Business

Puerto Rico tells Speaker Ryan more financial docs on the way

A top Puerto Rican official told Speaker Paul Ryan on Monday that the island is nearly done putting together a comprehensive collection of financial documents to help guide Congress in crafting a debt-relief plan for the island.

Gov. Alejandro García Padilla sent Ryan (R-Wis.) a working draft of 2014 financial information ahead of the completion of a sweeping audit of those records. 

{mosads}He also tried to dispel what he called a “misconception” that the island has failed to turn over timely documents detailing the territory’s struggles to avoid a significant default. 

“The depth of our debt crisis has been extensively disclosed,” García Padilla wrote.

“Our debt is unsustainable and a broad restructuring of our debt is inevitable,” he said.

A full account of the statements should be released by April, although, by gauging the severity of the island’s fiscal woes that timetable could be altered, he said.

“The delay in completing the financial statements is due precisely to the complexities posed by our current fiscal crisis,” he said.

“I can assure you that we are diligently working to complete the financial statements as soon as possible.”

García Padilla said that the financial information is being made available prior to the completion of the audit “in addition to an unparalleled amount of verifiable financial information that has been released in recent months to provide you with further information that could be useful in evaluating” the island’s financial condition and “new federal restructuring legislation needed to comprehensively address the Commonwealth’s immediate debt crisis.”

He argued that the draft makes clear “the commonwealth currently faces a severe fiscal and liquidity crisis, the culmination of many years of significant governmental deficits, a prolonged economic recession that began in 2006, high unemployment, record outmigration and high levels of debt and pension obligations.”

In 2014, the island’s deficit increased to $49.2 billion from $46.7 billion, he said.

Ryan has given the House an deadline for the end of March to find a solution.

There are two House hearings this week that will examine the topic.

“The issue is whether the restructuring will occur under a broad legal framework and in an orderly manner or without any legal guardrails and chaotic,” García Padilla wrote.
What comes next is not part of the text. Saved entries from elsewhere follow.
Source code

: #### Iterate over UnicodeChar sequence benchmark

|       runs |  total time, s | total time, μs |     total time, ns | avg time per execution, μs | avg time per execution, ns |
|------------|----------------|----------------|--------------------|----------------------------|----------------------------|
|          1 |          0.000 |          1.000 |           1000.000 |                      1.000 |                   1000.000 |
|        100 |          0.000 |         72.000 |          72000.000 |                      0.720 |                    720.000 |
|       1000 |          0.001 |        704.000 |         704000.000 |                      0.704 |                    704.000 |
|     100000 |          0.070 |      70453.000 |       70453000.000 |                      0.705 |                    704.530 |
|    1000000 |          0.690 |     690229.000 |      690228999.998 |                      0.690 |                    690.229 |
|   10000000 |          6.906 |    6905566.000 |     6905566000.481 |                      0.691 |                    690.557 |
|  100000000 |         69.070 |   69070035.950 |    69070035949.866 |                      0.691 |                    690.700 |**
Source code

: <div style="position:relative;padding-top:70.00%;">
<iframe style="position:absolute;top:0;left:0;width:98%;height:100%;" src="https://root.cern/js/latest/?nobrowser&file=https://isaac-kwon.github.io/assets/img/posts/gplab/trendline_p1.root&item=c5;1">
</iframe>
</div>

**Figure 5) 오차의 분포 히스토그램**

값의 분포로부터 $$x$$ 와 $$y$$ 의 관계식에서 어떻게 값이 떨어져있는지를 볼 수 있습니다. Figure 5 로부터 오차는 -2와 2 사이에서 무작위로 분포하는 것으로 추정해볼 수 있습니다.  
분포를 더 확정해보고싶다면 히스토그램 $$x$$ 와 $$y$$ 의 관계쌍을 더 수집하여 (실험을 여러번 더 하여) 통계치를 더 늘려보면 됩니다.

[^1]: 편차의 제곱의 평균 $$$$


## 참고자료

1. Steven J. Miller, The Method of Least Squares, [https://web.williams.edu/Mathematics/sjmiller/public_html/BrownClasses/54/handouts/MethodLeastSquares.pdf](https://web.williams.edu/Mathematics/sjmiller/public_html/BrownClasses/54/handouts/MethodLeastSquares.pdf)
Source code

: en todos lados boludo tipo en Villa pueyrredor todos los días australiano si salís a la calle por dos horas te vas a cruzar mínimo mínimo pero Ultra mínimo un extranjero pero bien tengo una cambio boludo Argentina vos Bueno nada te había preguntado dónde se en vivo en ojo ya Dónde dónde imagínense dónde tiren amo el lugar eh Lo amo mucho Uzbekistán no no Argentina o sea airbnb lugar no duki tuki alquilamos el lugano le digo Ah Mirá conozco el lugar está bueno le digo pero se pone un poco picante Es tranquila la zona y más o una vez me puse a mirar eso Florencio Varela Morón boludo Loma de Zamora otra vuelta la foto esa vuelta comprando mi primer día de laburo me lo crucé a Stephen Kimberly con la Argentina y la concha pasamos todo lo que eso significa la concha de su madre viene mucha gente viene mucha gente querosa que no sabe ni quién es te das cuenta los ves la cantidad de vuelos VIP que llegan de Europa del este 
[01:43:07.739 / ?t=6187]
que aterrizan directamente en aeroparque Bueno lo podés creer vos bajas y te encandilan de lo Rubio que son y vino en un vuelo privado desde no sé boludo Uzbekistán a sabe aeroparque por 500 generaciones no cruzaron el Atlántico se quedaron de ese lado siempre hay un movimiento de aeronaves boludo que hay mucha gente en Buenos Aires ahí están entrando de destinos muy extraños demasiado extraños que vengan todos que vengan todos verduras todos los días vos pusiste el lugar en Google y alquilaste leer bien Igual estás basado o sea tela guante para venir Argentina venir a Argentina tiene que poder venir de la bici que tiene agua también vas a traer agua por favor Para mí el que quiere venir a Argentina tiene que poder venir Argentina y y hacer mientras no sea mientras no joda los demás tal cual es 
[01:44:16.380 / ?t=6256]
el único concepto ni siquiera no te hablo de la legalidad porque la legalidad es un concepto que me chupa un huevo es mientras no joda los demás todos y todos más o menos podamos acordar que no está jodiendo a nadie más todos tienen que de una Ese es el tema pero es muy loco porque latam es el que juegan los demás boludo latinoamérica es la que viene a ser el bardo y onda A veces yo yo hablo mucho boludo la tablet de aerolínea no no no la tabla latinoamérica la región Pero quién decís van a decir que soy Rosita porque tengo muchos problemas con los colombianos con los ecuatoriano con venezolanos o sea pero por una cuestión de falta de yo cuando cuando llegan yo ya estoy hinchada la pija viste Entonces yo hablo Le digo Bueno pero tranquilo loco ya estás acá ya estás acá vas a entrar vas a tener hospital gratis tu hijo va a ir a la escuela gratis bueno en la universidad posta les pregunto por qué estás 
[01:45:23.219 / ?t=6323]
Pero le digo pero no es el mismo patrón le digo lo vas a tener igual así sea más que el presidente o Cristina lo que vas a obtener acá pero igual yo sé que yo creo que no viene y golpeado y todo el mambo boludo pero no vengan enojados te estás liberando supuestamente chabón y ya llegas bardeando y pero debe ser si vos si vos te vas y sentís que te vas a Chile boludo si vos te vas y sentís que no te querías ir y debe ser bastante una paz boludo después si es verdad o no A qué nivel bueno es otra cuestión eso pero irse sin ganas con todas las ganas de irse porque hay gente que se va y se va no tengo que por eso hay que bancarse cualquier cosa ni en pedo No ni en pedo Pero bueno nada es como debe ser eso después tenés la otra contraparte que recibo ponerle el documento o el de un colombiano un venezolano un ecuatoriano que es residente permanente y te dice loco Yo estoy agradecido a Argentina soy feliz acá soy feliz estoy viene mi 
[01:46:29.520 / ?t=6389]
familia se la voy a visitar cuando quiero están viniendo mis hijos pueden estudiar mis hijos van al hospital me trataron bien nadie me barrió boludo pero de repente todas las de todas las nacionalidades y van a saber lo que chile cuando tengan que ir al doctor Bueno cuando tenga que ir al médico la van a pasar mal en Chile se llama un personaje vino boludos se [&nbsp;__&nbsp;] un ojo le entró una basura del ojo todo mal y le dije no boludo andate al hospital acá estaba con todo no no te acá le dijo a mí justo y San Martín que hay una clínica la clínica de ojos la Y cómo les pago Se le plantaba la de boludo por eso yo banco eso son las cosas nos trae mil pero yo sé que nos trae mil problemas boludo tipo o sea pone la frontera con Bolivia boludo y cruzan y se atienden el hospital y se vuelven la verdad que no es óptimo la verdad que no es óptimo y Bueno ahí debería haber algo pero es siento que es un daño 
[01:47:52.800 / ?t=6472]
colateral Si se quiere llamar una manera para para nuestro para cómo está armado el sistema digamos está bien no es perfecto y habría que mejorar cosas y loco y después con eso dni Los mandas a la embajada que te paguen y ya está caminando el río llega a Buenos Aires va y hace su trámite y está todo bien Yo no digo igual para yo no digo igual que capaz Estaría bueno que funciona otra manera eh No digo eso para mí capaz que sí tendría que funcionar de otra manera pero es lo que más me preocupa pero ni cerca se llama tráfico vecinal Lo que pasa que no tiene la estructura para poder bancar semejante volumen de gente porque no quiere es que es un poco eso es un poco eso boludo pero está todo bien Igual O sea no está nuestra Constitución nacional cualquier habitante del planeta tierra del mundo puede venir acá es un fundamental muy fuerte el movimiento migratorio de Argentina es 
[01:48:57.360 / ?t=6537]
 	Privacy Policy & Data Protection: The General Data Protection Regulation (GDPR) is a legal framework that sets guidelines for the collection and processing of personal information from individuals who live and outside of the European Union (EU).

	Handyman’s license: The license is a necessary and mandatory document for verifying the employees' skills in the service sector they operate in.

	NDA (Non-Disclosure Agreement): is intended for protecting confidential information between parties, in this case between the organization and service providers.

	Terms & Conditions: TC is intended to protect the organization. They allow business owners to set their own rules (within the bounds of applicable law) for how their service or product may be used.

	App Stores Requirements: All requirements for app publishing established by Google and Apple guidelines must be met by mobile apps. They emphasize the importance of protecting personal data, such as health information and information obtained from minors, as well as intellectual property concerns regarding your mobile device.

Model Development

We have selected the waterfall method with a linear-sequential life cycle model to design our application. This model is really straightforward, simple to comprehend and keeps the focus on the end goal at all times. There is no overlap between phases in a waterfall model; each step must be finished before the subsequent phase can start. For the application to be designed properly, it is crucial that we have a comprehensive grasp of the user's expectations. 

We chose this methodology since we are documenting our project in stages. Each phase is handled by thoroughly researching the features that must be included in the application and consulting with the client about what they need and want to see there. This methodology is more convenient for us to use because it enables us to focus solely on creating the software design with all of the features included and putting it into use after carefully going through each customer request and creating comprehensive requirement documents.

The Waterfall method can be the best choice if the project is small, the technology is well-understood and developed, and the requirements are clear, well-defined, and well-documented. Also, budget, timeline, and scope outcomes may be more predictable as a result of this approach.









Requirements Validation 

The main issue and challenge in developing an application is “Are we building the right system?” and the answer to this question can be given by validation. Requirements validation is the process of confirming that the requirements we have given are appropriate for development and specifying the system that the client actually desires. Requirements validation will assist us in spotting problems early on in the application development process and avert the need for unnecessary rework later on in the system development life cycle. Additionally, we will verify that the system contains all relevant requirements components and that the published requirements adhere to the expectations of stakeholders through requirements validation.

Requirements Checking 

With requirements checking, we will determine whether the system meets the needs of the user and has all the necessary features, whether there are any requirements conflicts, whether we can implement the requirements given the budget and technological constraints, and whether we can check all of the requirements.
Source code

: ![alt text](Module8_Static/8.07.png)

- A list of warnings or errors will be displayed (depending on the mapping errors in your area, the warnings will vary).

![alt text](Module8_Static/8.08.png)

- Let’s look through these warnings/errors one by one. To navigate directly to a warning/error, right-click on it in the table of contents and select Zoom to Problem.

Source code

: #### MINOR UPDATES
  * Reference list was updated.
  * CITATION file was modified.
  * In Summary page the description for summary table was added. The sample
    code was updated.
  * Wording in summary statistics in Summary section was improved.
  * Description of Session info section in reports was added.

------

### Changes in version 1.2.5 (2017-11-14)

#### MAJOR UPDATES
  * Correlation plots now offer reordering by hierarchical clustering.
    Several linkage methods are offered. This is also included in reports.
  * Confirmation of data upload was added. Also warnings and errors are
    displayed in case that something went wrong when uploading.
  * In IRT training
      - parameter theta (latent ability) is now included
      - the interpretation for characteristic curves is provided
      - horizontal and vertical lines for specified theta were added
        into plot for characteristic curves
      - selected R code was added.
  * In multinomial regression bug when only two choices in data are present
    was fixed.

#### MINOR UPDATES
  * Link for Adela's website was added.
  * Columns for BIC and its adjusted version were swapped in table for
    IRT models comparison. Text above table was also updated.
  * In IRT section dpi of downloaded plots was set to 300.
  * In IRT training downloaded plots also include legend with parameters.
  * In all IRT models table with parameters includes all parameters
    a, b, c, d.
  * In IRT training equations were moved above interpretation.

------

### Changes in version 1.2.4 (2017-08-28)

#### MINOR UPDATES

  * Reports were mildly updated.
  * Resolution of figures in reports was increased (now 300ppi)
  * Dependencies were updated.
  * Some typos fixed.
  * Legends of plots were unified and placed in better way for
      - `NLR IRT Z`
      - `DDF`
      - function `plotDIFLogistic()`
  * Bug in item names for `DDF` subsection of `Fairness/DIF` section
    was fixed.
He argued that any failure by Congress to move forward to enact a broad restructuring framework will cause years of legal challenges against the island and among creditors “that will harm the government’s ability to provide essential services, accelerate outmigration to the U.S. mainland, further contract the Puerto Rican economy and severely impair creditors’ ability to recover on their claims.”

“Without the rule of law, 3.5 million American citizens in Puerto Rico face an ever more uncertain future,” García Padilla wrote. 

Recently, Senate Finance Committee Chairman Orrin Hatch (R-Utah) called on Puerto Rico to provide updated financial statements saying it had been challenging to acquire recent verifiable information about the island’s fiscal condition.

Earlier this month, President Obama proposed in his $4.1 trillion fiscal 2017 budget to provide Puerto Rico with billions of dollars in relief, in addition to allowing the territory to declare bankruptcy on some of its debt.

In January, Puerto Rico and its top advisers urged Congress to allow for a comprehensive restructuring of about $49 billion of its total $72 billion in debt.